## [Exercise aim]
Tally how many lines of these entries hold the string "Adhes". Return the number alone.

## [Working data]

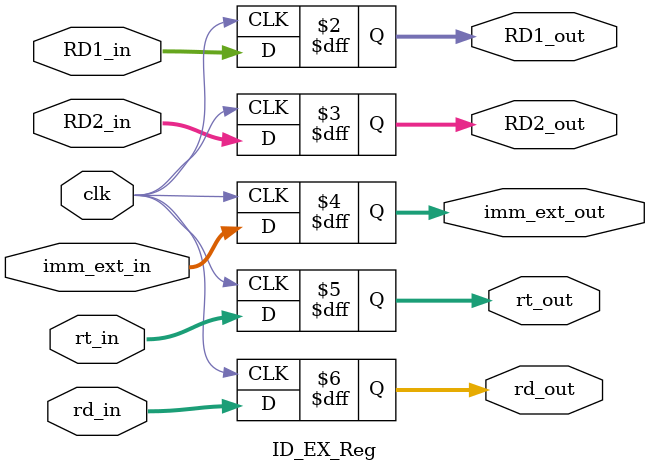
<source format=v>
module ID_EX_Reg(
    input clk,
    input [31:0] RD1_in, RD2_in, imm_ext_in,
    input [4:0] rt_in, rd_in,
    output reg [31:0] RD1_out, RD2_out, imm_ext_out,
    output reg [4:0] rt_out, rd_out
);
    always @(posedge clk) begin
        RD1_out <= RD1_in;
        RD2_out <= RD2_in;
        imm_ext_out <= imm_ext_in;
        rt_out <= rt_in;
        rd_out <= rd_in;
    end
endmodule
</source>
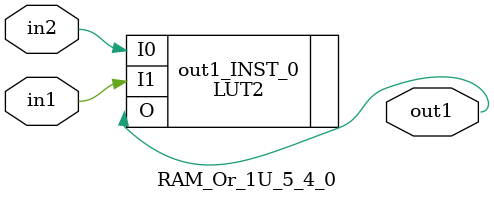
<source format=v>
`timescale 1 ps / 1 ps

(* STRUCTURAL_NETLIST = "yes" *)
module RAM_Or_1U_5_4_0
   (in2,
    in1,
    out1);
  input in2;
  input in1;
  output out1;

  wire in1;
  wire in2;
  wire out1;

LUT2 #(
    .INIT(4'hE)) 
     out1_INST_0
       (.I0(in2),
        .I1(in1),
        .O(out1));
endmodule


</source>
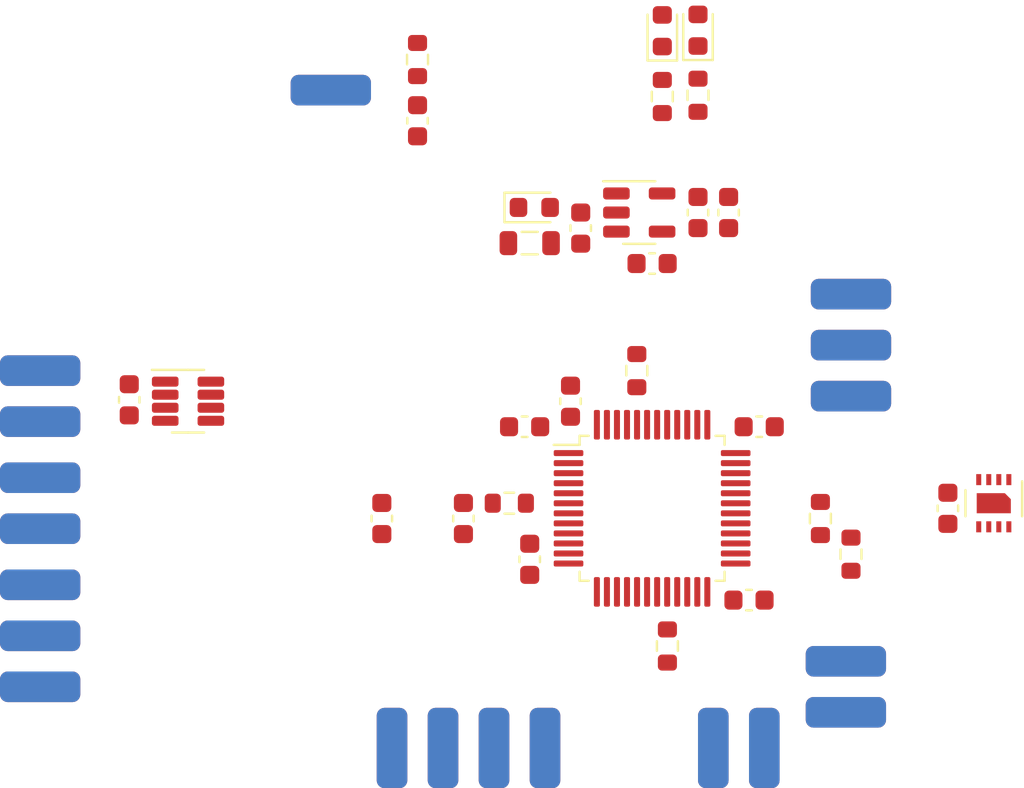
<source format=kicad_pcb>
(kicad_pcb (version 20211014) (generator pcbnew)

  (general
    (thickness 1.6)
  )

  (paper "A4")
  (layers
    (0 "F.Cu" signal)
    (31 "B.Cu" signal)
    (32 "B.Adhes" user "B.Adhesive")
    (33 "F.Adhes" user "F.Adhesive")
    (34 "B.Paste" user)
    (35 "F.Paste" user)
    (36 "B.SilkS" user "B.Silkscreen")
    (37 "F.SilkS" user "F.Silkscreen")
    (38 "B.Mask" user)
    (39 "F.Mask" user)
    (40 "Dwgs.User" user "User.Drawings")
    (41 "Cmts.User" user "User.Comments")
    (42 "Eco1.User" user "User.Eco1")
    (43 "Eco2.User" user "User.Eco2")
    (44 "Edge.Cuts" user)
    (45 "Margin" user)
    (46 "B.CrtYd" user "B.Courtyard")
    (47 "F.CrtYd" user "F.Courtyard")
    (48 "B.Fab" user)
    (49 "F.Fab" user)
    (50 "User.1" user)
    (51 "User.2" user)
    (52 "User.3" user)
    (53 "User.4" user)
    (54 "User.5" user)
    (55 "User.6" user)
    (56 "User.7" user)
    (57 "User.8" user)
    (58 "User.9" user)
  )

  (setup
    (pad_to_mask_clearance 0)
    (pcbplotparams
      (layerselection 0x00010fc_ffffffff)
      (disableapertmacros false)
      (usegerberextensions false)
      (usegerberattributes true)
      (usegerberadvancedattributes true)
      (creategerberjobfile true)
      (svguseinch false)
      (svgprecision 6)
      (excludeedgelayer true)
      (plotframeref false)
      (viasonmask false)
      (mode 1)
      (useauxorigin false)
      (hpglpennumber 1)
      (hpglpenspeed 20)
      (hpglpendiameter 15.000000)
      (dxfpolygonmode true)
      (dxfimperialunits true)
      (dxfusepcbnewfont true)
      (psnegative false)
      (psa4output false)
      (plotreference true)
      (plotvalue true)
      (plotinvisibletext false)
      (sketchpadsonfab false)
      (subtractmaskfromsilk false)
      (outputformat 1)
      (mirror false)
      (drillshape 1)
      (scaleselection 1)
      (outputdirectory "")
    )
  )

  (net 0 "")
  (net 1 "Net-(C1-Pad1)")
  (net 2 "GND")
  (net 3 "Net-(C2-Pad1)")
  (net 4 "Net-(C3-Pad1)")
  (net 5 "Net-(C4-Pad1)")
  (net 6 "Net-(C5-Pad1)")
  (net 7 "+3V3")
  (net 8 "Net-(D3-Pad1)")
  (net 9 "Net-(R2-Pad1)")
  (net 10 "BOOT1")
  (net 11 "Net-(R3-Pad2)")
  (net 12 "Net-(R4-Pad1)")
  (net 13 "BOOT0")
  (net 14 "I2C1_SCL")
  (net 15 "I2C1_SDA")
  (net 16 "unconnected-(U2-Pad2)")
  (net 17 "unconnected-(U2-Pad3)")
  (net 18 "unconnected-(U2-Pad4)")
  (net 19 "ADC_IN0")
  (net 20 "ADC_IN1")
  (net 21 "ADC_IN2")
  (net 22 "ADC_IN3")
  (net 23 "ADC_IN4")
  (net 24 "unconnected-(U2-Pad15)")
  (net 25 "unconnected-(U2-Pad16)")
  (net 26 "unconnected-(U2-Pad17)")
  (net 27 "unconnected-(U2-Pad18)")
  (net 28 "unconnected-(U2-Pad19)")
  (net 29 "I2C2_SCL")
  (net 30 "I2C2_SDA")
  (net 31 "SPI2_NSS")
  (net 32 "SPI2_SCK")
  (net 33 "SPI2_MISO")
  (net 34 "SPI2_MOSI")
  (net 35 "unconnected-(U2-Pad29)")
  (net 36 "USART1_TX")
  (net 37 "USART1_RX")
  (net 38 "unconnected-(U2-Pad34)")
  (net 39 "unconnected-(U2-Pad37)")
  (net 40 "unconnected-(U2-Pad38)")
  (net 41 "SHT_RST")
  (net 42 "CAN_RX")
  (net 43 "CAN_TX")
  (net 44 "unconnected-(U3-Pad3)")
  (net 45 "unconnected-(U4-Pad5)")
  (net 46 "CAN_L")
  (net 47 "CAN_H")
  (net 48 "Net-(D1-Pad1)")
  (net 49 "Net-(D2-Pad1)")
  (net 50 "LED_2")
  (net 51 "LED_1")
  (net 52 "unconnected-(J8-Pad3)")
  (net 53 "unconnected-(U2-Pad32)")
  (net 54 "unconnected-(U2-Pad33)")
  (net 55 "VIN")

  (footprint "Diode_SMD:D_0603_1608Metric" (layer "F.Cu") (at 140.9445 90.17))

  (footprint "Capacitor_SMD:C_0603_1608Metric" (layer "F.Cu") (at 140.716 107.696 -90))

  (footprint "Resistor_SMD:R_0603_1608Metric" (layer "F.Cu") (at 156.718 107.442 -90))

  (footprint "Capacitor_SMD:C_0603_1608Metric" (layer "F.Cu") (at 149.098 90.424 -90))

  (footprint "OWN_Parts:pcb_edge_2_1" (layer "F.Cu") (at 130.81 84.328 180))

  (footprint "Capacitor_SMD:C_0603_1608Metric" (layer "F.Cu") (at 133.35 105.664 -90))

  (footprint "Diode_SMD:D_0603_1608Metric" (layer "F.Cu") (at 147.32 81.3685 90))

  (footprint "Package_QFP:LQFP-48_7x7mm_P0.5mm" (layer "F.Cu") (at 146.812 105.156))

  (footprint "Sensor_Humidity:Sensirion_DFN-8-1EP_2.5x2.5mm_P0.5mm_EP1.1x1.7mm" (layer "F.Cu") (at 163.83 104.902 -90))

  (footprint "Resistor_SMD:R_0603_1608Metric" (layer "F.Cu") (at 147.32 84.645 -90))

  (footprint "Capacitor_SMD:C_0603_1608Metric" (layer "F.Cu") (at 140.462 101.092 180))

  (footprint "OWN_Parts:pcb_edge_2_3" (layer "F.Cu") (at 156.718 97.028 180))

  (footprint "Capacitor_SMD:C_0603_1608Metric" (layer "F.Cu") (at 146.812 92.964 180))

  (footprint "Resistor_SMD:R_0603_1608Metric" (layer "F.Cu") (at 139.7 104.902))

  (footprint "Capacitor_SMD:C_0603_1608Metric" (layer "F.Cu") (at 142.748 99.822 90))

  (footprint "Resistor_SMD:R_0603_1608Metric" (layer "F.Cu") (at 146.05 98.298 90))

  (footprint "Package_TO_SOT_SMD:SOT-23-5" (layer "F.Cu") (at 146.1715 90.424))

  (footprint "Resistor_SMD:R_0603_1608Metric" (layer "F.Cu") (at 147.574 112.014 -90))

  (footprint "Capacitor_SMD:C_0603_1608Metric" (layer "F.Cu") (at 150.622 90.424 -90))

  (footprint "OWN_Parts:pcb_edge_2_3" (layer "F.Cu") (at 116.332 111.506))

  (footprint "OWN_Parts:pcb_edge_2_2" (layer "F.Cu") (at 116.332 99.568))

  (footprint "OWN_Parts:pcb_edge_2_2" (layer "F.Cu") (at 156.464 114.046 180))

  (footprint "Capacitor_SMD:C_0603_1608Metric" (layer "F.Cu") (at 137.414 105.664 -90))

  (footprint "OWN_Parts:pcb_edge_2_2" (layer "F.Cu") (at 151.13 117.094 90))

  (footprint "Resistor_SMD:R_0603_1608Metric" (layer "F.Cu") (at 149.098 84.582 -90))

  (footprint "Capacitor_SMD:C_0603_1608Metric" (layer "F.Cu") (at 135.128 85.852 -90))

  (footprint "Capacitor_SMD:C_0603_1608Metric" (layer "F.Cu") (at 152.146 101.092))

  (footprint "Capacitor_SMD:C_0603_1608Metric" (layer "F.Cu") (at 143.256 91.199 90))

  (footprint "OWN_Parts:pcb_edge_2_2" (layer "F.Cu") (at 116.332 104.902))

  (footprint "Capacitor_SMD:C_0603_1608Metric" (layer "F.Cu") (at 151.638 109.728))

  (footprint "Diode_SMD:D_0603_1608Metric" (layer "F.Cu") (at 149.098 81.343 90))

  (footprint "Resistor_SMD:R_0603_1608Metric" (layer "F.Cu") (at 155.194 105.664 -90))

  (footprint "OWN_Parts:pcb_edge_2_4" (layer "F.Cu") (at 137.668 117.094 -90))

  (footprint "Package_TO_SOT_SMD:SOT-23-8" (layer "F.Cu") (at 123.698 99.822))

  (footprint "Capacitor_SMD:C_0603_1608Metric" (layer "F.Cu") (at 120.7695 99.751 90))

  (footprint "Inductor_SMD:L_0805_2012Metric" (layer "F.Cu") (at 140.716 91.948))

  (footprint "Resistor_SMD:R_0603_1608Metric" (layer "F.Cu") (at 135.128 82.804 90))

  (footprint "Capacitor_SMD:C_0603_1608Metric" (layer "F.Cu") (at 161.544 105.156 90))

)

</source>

--

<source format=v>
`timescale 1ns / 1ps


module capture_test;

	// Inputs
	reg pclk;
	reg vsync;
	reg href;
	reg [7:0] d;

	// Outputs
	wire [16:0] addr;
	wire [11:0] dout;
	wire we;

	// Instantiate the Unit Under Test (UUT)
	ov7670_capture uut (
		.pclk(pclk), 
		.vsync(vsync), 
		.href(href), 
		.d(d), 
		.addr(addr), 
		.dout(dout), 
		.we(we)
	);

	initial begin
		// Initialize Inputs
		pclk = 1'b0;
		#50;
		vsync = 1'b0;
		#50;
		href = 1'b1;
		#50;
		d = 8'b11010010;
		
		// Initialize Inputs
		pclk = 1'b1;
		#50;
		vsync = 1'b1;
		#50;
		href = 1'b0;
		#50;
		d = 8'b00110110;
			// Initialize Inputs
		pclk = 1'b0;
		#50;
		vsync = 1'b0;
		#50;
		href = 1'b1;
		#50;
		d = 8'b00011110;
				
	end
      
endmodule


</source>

## [Result below]
2